We find that CNTKs are actually very powerful kernels. The best kernel we find, 11-layer CNTK with GAP, achieves 77.43% classification accuracy on CIFAR-10. This results in a significant new benchmark for performance of a pure kernel-based method on CIFAR-10, being 10% higher than methods reported by Novak et al. (2019). The CNTKs also perform similarly to their CNN counterparts. This means that ultra-wide CNNs can achieve reasonable test performance on CIFAR-10.
It is also interesting to see that the global average pooling operation can significantly increase the classification accuracy for both CNNs and CNTKs. From this observation, we suspect that many techniques that improve the performance of neural networks are in some sense universal, i.e., these techniques might benefit kernel methods as well.
Concluding Thoughts
Understanding the surprisingly good performance of over-parameterized deep neural networks is definitely a challenging theoretical question. Now, at least we have a better understanding of a class of ultra-wide neural networks (the right end of Figure 1(b)): they are captured by neural tangent kernels! A hurdle that remains is that the classic generalization theory for kernels is still incapable of giving realistic bounds for generalization. But at least we now know that better understanding of kernels can lead to better understanding of deep nets.
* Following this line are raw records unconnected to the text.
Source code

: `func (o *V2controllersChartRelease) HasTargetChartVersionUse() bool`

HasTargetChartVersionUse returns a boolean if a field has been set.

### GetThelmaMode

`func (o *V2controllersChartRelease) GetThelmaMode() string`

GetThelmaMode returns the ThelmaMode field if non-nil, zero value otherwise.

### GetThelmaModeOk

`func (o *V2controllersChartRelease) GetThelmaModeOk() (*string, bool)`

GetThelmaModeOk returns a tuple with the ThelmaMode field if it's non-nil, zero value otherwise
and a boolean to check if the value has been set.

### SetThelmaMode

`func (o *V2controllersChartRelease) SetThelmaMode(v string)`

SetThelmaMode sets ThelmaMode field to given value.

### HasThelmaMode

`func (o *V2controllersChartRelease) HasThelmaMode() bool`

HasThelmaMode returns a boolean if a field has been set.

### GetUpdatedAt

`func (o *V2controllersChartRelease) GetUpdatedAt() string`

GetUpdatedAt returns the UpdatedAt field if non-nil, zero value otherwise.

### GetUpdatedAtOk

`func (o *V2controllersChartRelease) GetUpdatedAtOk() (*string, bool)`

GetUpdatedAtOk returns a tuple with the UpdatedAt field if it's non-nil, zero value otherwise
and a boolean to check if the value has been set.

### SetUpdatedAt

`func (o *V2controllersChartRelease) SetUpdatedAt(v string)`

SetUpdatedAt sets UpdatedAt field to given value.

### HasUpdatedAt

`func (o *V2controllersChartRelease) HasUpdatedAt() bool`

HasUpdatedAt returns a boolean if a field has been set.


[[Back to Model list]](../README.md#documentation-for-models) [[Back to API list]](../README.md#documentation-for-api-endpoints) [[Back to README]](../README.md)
Another fruitful direction is to “translate” different architectures/tricks of neural networks to kernels and to check their practical performance. We have found that global average pooling can significantly boost the performance of kernels, so we hope other tricks like batch normalization, dropout, max-pooling, etc. can also benefit kernels. Similarly, one can try to translate other architectures like recurrent neural networks, graph neural networks, and transformers, to kernels as well.
Our study also shows that there is a performance gap between infinitely wide networks and finite ones. How to explain this gap is an important theoretical question.
DISCLAIMER: All opinions expressed in this posts are those of the authors and do not represent the views of Carnegie Mellon University.